Ms. Bari and Mr. Cherney, who continued to be strident voices for Earth First and for their vindication in the case, remain controversial figures in California's redwood country. The local weekly newspaper in the North Coast, The Anderson Valley Advertiser, has repeatedly mocked their federal suit and accusations against the authorities as a "scam."
Even the outcome of the trial, which left the large question of who is responsible for the bombing untouched, is unlikely to quiet much of the debate.
In a victory for the environmentalists, the trial exposed contradictions between F.B.I. investigators and the agency's crime laboratory over whether the bomb was under the driver's seat or, as investigators said, behind it, visible to the car's passengers before it detonated.
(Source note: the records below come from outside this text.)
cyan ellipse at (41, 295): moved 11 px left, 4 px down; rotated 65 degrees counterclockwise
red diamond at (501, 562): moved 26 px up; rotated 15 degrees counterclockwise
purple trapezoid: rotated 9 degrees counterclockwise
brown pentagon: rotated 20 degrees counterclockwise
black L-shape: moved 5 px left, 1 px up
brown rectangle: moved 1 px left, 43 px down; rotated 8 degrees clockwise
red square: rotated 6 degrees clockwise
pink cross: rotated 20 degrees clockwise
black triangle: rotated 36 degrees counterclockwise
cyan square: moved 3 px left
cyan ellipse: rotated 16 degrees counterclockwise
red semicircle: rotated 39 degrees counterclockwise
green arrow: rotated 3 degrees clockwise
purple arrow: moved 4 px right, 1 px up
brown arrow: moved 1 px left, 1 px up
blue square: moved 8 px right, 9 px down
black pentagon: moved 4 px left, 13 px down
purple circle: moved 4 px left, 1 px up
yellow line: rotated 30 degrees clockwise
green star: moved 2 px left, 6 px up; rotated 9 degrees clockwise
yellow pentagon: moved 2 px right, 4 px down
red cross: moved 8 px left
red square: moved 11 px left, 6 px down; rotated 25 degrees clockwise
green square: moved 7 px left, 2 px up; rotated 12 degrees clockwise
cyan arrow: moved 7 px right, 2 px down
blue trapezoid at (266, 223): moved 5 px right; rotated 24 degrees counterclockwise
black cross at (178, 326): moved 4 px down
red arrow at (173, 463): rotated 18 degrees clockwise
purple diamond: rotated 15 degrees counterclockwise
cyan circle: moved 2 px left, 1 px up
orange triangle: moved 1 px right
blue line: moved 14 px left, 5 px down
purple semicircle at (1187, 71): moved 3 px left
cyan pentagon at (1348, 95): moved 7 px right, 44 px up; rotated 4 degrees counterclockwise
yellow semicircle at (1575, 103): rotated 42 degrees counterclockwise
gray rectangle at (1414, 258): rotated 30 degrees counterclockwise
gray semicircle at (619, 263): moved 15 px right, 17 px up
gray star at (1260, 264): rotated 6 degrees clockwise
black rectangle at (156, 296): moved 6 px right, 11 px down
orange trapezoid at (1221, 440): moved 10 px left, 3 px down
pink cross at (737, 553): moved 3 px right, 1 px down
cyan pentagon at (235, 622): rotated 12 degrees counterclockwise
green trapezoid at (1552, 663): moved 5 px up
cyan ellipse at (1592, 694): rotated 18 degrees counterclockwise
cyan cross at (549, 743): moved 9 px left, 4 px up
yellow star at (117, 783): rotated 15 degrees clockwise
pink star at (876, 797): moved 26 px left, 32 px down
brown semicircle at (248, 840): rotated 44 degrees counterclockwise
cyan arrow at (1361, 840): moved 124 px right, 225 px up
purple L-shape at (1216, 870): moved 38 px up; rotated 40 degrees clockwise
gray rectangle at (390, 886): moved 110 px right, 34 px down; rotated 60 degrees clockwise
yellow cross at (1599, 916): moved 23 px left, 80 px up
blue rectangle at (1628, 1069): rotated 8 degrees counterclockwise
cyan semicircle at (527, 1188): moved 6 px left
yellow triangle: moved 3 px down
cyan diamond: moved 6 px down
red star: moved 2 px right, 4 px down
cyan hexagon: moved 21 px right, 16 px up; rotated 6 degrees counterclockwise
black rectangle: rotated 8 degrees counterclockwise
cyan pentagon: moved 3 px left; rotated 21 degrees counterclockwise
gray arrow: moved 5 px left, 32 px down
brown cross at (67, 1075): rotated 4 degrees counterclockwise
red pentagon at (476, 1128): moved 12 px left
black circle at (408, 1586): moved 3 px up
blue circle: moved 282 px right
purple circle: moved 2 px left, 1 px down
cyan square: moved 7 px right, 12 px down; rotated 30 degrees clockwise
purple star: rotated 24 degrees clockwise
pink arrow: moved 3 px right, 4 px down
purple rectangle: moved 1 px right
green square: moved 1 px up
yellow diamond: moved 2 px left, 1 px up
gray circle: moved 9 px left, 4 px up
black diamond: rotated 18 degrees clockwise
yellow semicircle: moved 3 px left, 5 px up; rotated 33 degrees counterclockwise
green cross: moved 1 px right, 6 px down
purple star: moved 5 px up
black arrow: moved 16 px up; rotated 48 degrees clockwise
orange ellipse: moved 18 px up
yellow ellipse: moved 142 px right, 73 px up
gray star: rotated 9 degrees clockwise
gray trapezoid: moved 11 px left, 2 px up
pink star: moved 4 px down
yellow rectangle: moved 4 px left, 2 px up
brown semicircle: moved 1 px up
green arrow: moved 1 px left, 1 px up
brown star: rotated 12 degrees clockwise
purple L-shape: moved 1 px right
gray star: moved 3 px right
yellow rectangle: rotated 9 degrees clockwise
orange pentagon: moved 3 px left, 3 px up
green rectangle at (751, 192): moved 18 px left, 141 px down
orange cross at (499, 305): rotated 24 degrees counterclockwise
The Oakland police testified that they based their arrests on the F.B.I.'s findings, and the F.B.I. agents vigorously denied misleading the Oakland police. But both agencies admitted they had amassed intelligence on the couple before the bombing.
Evelyn Nieves
Source: New York Times, 2002
Conversely, the EF and other extremist environmentalist organizations are not in shortage of support from several segments among both the news media, college faculty, and writers. The University of Arizona Press published on its web site the prologue of the book Coyotes and Town Dogs: Earth First! and the Environmental Movement by Susan Zakin, wherein she tells about the arrests of Dave Foreman by the FBI in his home on May 30, 1989, and how the FBI had infiltrated an agent in the organization who actually coaxed Peggy Millet and three other activists into cutting a power line near Salome, Arizona. The author suggests that the FBI was in shortage of domestic terrorists in the 1980s, therefore starting to stalk "tough-talking nature lovers like Dave Foreman" because he was an "obvious choice when the agency had to justify its whopping $35 million-a-year counter-terrorism budget." Zakin also describes a more controversial event that occurred on May 24, 1990, when Judi Bari and Darryl Cherney were severely injured when a bomb planted under the front seats of Judi's car went off, in Oakland, California. The FBI claimed that Bari and Cherney had accidentally set off a bomb that they made themselves, and arrested them. A judge, however, rejected the FBI allegation and the charges were dropped. Bari, who had her pelvis blown apart by the explosion, and Cherney, sued the FBI and the Oakland Police for framing them—a lawsuit that took 12 years to be concluded. Judi Bari died from cancer before the court decision. In 2002, a jury decided that six from the seven defendants have violated the U.S. Constitution's First and Fourth Amendments by arresting the complainants, conducting unlawful searches of their homes, and carrying out a defamatory campaign in the press, calling Earth First! a terrorist organization and the two victims of the car bombing of "bombers." The director of the Equal Justice Program at the Howard University School of Law, Nkechi Taifa, said on the occasion of the verdict that, "The jury verdict is yet another indication of what is in store should Ashcroft's plans to loosen the longstanding Levi guidelines become a reality," adding that such guidelines "were implemented to curb FBI abuses uncovered during the Senate investigations of the mid-'70s …"
SUMMARY
Earth First!, several autonomous chapters, and its sister-organizations have divided public opinion and fostered the formation of organized centers of opposition against its doctrines and direct-action tactics throughout the last twenty-five years. As new extremist groups as ALF and ELF carry on the violent agenda preached by this organization, Earth First! seems to be trying to change its public image to something closer to a mainstream environmental organization.